* [PROBLEM STATEMENT]
Count every line below that holds "with". The answer is the number alone.

* [INPUT DATA]
== Segment start ==

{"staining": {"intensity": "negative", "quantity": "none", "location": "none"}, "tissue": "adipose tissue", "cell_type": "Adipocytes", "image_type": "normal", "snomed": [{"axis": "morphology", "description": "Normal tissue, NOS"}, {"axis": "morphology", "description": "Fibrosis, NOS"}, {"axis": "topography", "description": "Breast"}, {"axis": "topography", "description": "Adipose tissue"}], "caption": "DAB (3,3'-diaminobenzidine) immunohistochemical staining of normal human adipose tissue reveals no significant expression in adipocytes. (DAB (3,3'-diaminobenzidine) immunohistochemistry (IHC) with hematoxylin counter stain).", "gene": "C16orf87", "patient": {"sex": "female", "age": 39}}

== Segment end ==
== Segment start ==

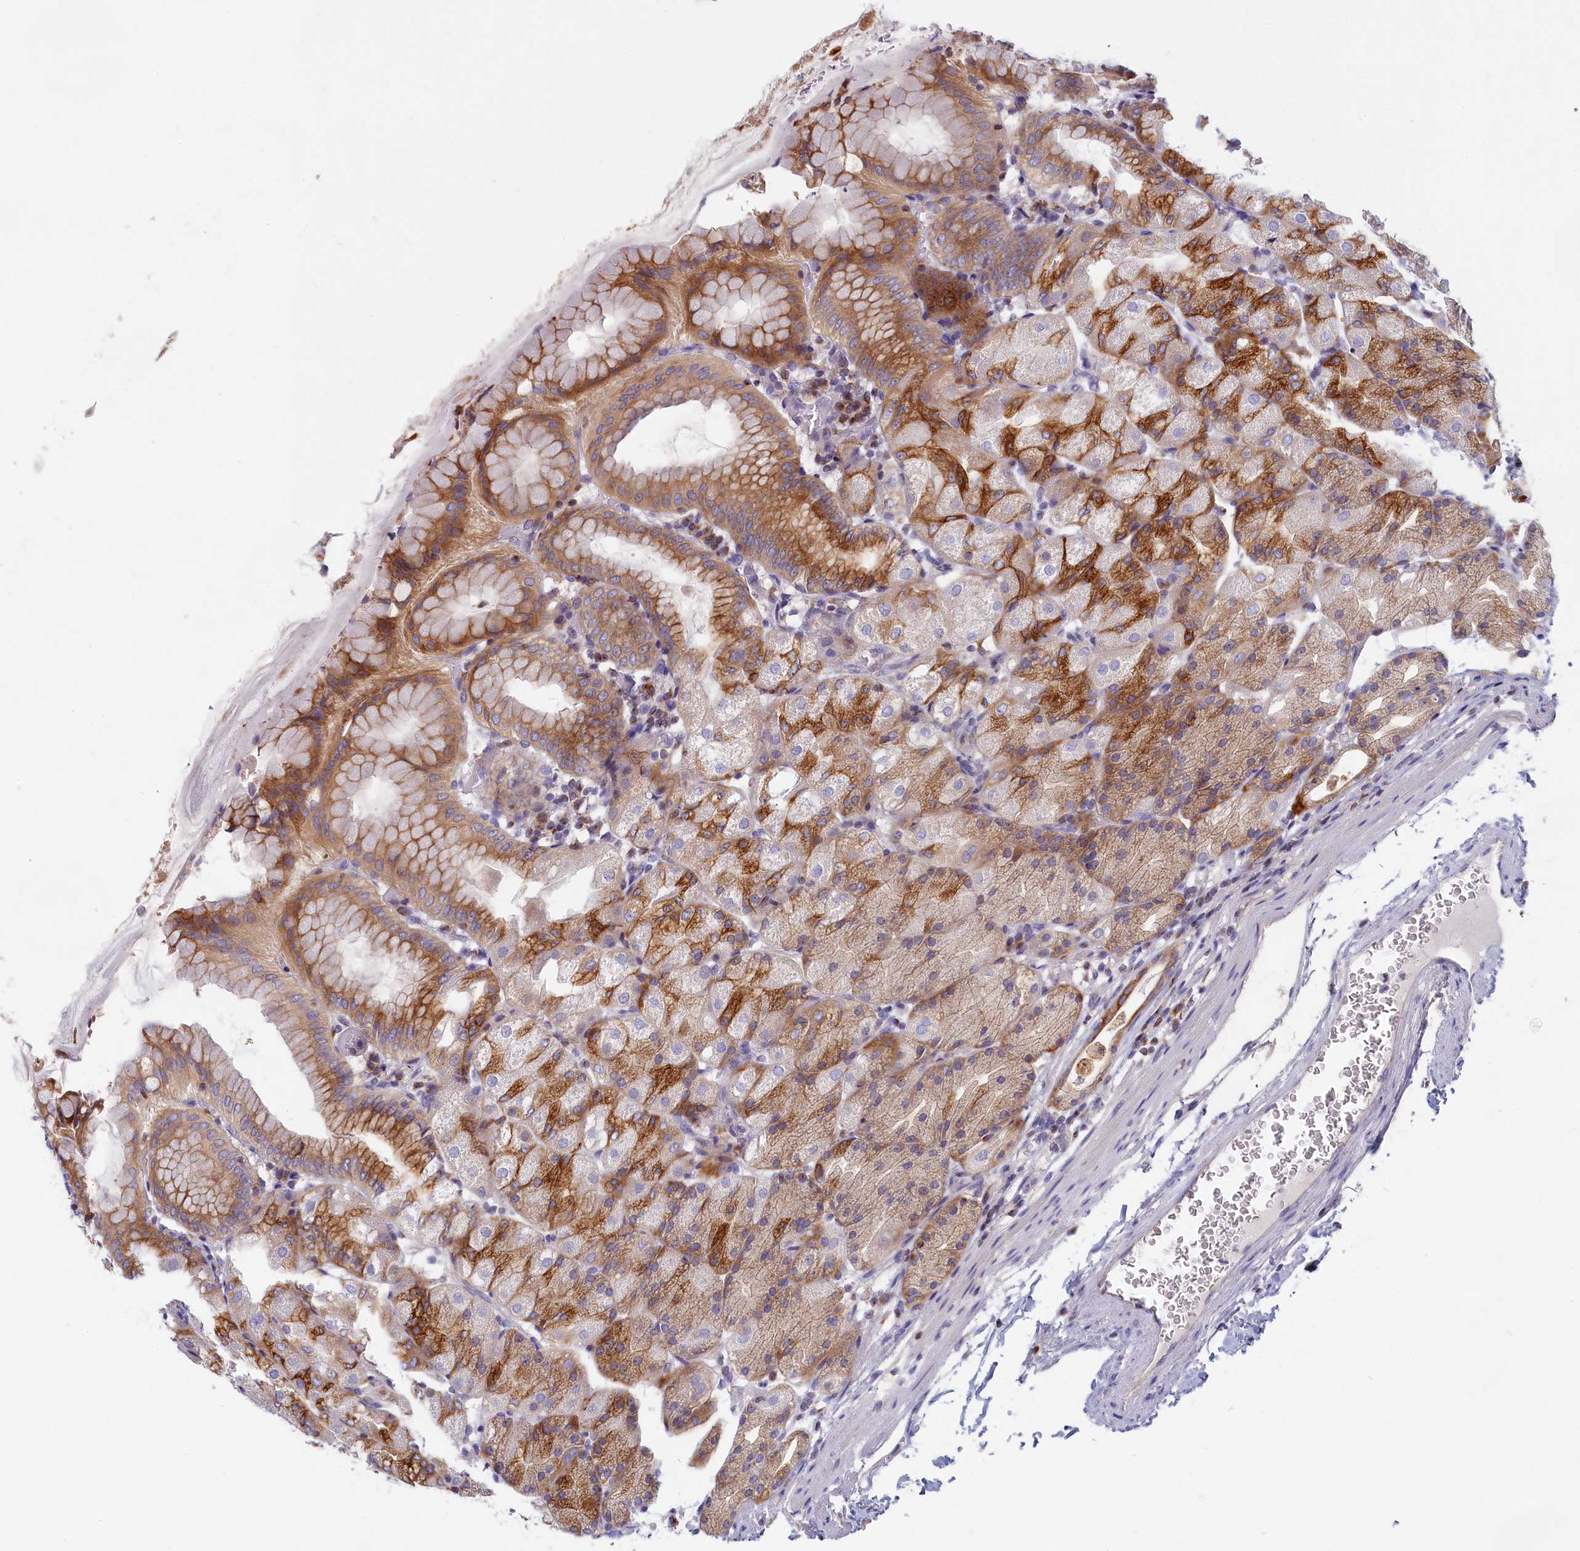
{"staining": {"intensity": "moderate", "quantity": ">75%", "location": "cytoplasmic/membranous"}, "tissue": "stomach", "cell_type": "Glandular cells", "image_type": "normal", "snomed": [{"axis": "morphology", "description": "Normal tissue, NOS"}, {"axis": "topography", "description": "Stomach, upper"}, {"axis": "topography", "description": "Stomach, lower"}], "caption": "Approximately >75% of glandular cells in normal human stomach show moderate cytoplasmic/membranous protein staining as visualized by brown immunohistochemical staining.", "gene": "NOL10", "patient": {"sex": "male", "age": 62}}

== Segment end ==
== Segment start ==

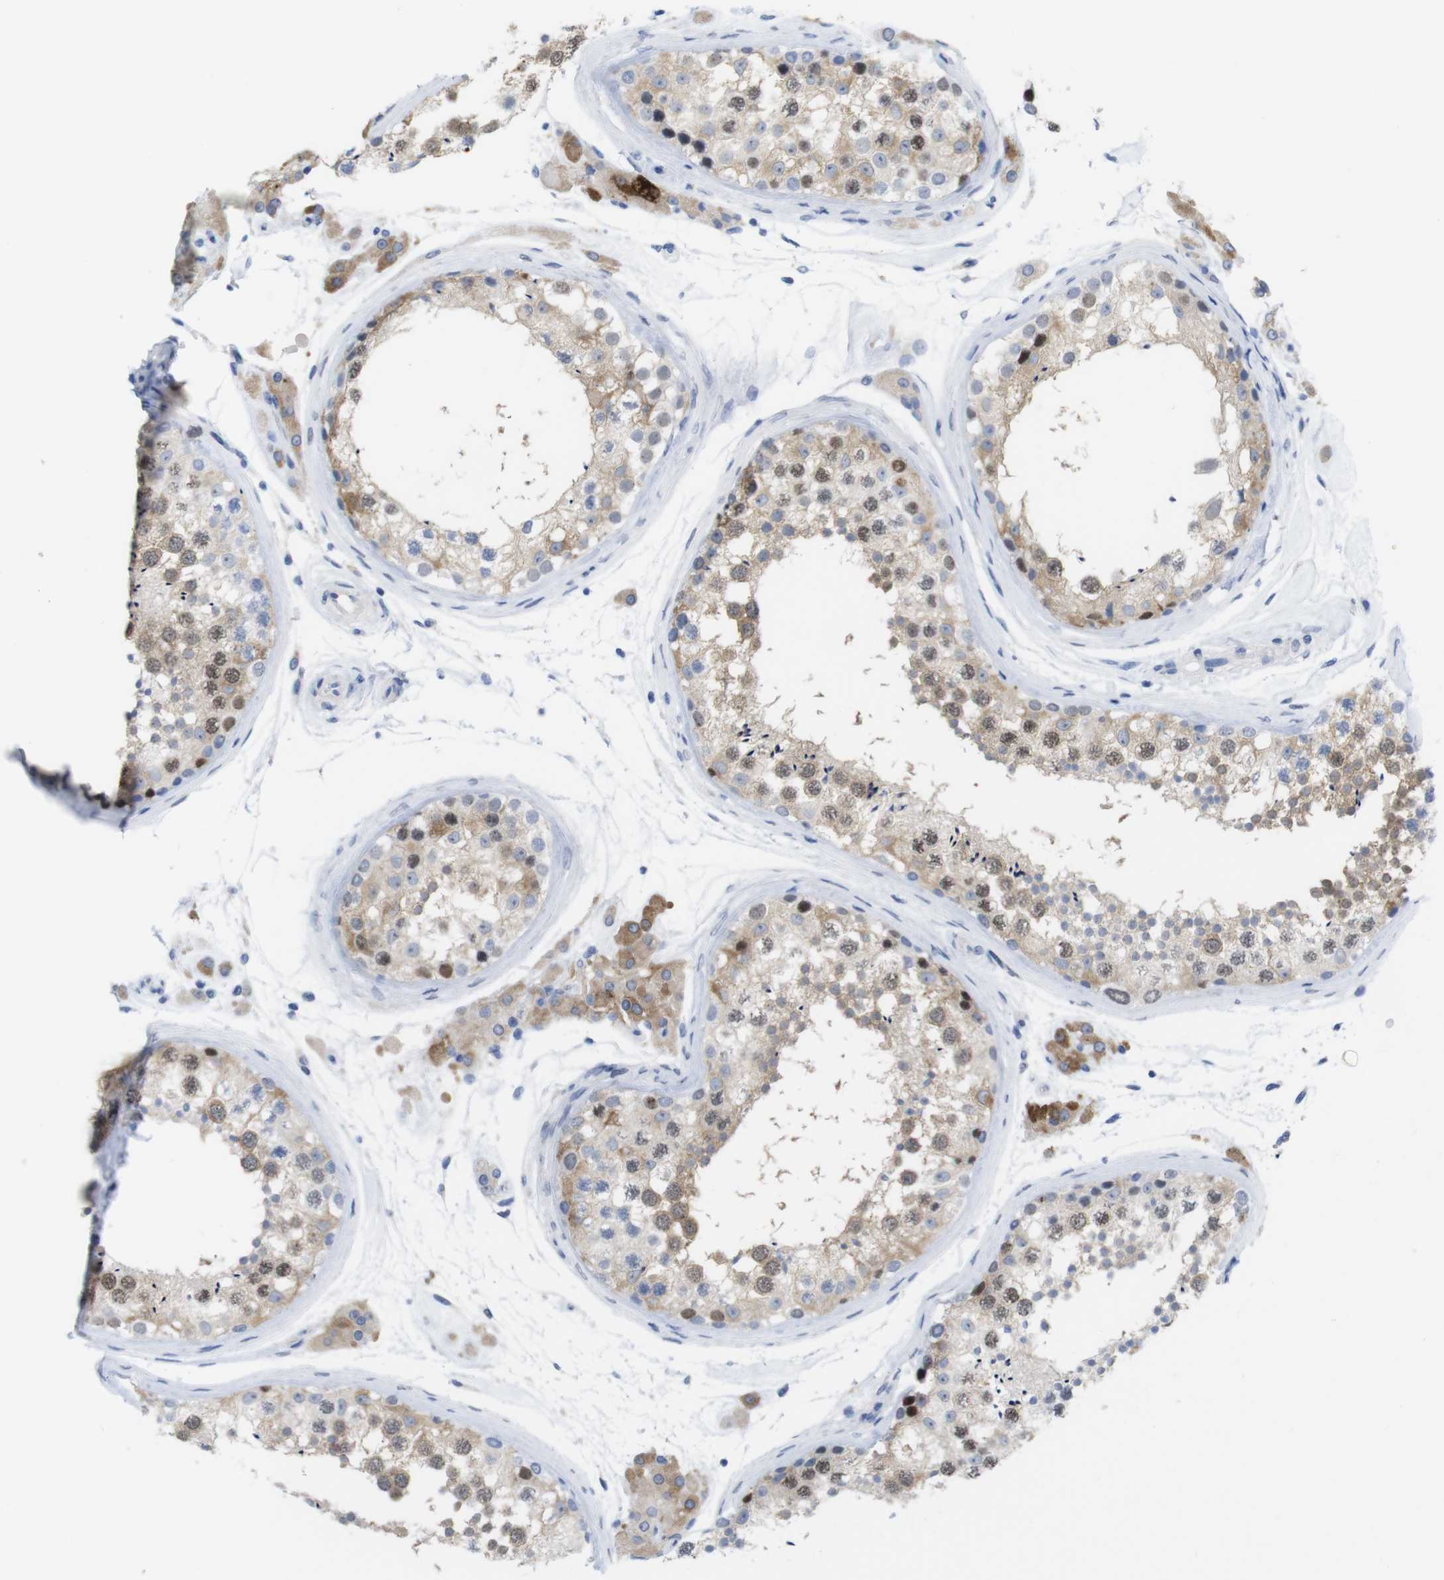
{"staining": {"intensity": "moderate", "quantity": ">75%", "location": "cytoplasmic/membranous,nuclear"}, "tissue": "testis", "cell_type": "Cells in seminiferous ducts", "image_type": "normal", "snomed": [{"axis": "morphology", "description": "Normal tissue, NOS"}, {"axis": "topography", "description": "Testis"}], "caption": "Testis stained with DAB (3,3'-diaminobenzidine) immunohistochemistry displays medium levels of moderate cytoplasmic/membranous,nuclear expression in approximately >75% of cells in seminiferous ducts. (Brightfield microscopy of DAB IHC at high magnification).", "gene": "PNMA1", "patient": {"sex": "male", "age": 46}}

== Segment end ==

* [WRITTEN SOLUTION]
2